* TASK DETAILS
The answer must consist of each line below that contains the string "신소유자가".

* Transcribed page contents
╭──

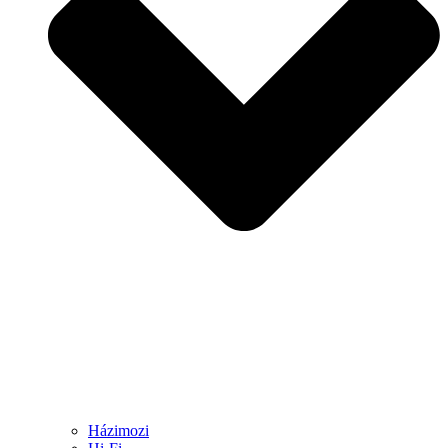
Házimozi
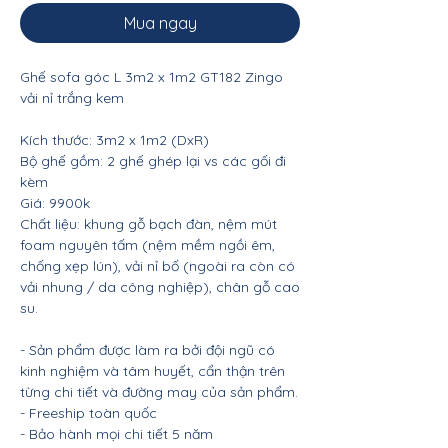
Mua ngay
Ghế sofa góc L 3m2 x 1m2 GT182 Zingo
vải nỉ trắng kem
Kích thước: 3m2 x 1m2 (DxR)
Bộ ghế gồm: 2 ghế ghép lại vs các gối đi
kèm
Giá: 9900k
Chất liệu: khung gỗ bạch đàn, nệm mút
foam nguyên tấm (nệm mềm ngồi êm,
chống xẹp lún), vải nỉ bố (ngoài ra còn có
vải nhung / da công nghiệp), chân gỗ cao
su.
- Sản phẩm được làm ra bởi đội ngũ có
kinh nghiệm và tâm huyết, cẩn thận trên
từng chi tiết và đường may của sản phẩm.
- Freeship toàn quốc
- Bảo hành mọi chi tiết 5 năm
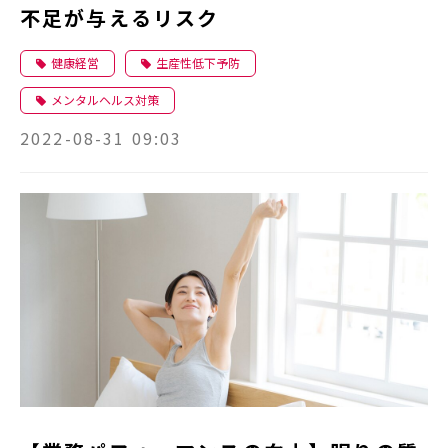
不足が与えるリスク
健康経営
生産性低下予防
メンタルヘルス対策
2022-08-31 09:03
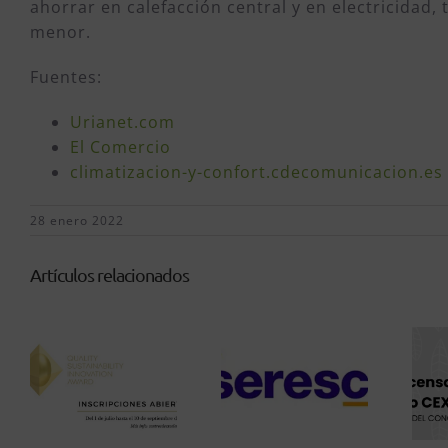
ahorrar en calefacción central y en electricida
menor.
Fuentes:
Urianet.com
El Comercio
climatizacion-y-confort.cdecomunicacion.es
28 enero 2022
Artículos relacionados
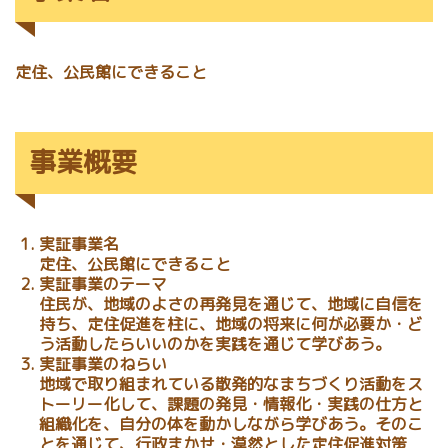
定住、公民館にできること
事業概要
実証事業名
定住、公民館にできること
実証事業のテーマ
住民が、地域のよさの再発見を通じて、地域に自信を
持ち、定住促進を柱に、地域の将来に何が必要か・ど
う活動したらいいのかを実践を通じて学びあう。
実証事業のねらい
地域で取り組まれている散発的なまちづくり活動をス
トーリー化して、課題の発見・情報化・実践の仕方と
組織化を、自分の体を動かしながら学びあう。そのこ
とを通じて、行政まかせ・漠然とした定住促進対策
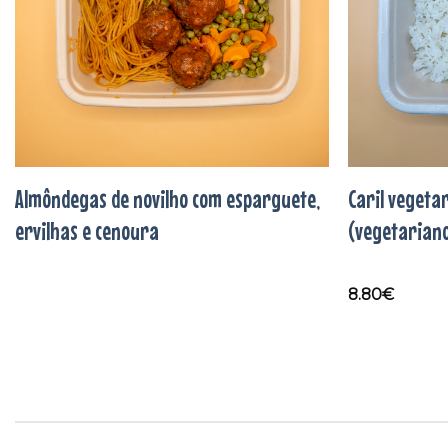
Almôndegas de novilho com esparguete,
Caril vegeta
ervilhas e cenoura
(vegetarian
8.80
€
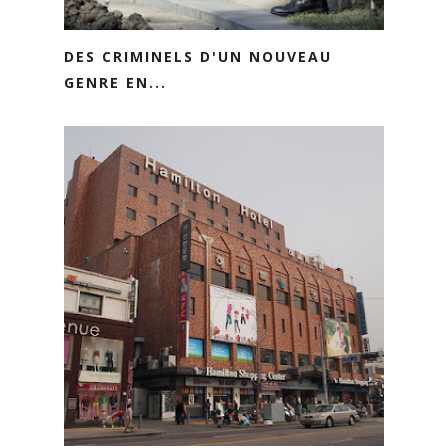
DES CRIMINELS D'UN NOUVEAU
GENRE EN...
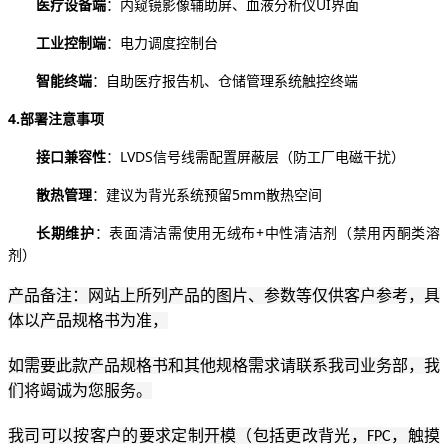
医疗设备端
：内窥镜影像辅助屏、血液分析仪
UI界面
工业控制端
：电力调度控制台
智能终端
：自助医疗报告机、仓储管理系统触控终端
4.
部署注意事项
接口兼容性
：
LVDS信号线需配置屏蔽层（防工厂电磁干扰）
散热管理
：建议为背光系统预留
5mm散热空间
长期维护
：表面清洁需使用无绒布
+中性清洁剂（禁用丙酮类溶
剂）
产品备注：网站上所列产品的图片、参数等仅供客户参考，具
体以产品规格书为准，
如需要此款产品规格书和其他规格需求请联系我司业务部，我
们将竭诚为您服务。
我司可以按客户的要求定制开模（包括更改背光，
，触摸
FPC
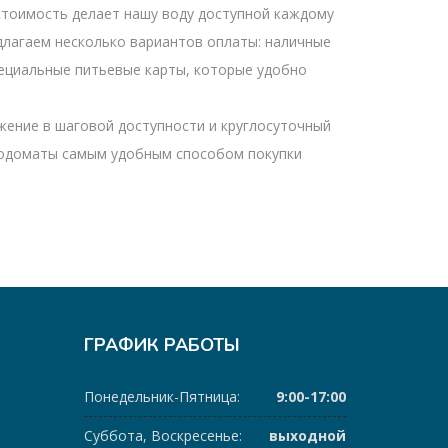
тоимость делает нашу воду доступной каждому
длагаем несколько вариантов оплаты: наличные
ециальные питьевые карты, которые удобно
ение в шаговой доступности и круглосуточный
одоматы самым удобным способом покупки
ГРАФИК РАБОТЫ
Понедельник-Пятница:
9:00-17:00
Суббота, Воскресенье:
выходной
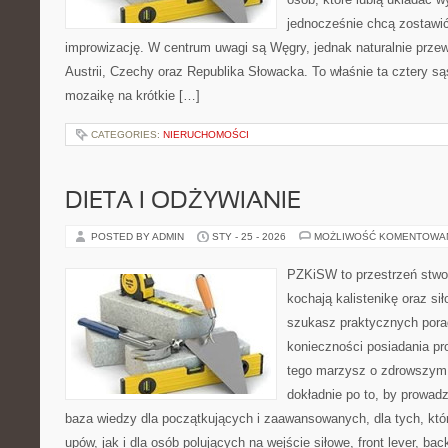
jednocześnie chcą zostawić
improwizację. W centrum uwagi są Węgry, jednak naturalnie przewi
Austrii, Czechy oraz Republika Słowacka. To właśnie ta cztery są
mozaikę na krótkie […]
CATEGORIES:
NIERUCHOMOŚCI
DIETA I ODŻYWIANIE
POSTED BY ADMIN
STY - 25 - 2026
MOŻLIWOŚĆ KOMENTOWA
PZKiSW to przestrzeń stwor
kochają kalistenikę oraz sił
szukasz praktycznych pora
konieczności posiadania pro
tego marzysz o zdrowszym c
dokładnie po to, by prowadz
baza wiedzy dla początkujących i zaawansowanych, dla tych, któr
upów, jak i dla osób polujących na wejście siłowe, front lever, bac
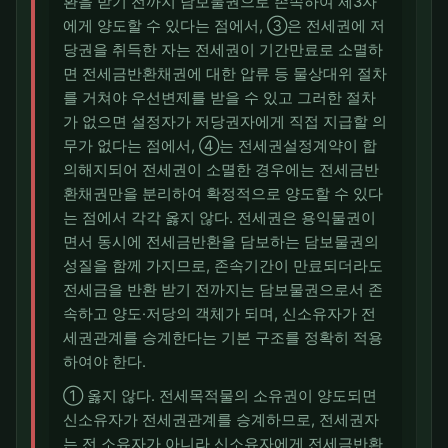
환을 받기 전까지 담보물권으로 존속하여 제3자
에게 양도할 수 있다는 점에서, ③은 전세권에 저
당권을 취득한 자는 전세권이 기간만료로 소멸하
면 전세금반환채권에 대한 압류 등 물상대위 절차
를 거쳐야 우선변제를 받을 수 있고 그러한 절차
가 없으면 설정자가 저당권자에게 직접 지급할 의
무가 없다는 점에서, ④는 전세권설정계약이 합
의해지되어 전세권이 소멸한 경우에는 전세금반
환채권만을 분리하여 확정적으로 양도할 수 있다
는 점에서 각각 옳지 않다. 전세권은 용익물권이
면서 동시에 전세금반환을 담보하는 담보물권의
성질을 함께 가지므로, 존속기간이 만료되더라도
전세금을 반환 받기 전까지는 담보물권으로서 존
속하고 양도·저당의 객체가 되며, 신소유자가 전
세권관계를 승계한다는 기본 구조를 정확히 적용
하여야 한다.
① 옳지 않다. 전세목적물의 소유권이 양도되면
신소유자가 전세권관계를 승계하므로, 전세권자
는 전 소유자가 아니라 신소유자에게 전세금반환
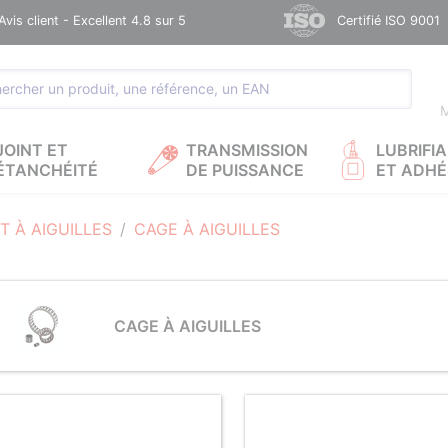
Avis client - Excellent 4.8 sur 5
Certifié ISO 9001
M
JOINT ET
TRANSMISSION
LUBRIFI
ÉTANCHÉITÉ
DE PUISSANCE
ET ADHÉ
 À AIGUILLES
CAGE À AIGUILLES
CAGE À AIGUILLES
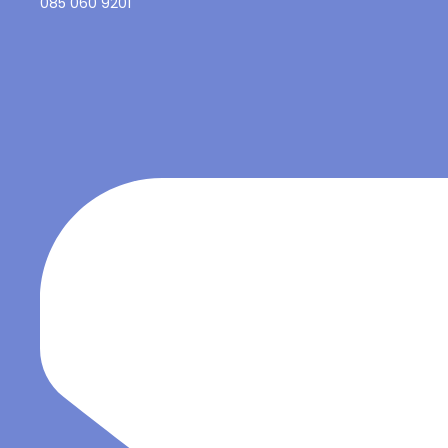
085 060 9201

╰──

* FINAL ANSWER
속하고 양도·저당의 객체가 되며, 신소유자가 전
신소유자가 전세권관계를 승계하므로, 전세권자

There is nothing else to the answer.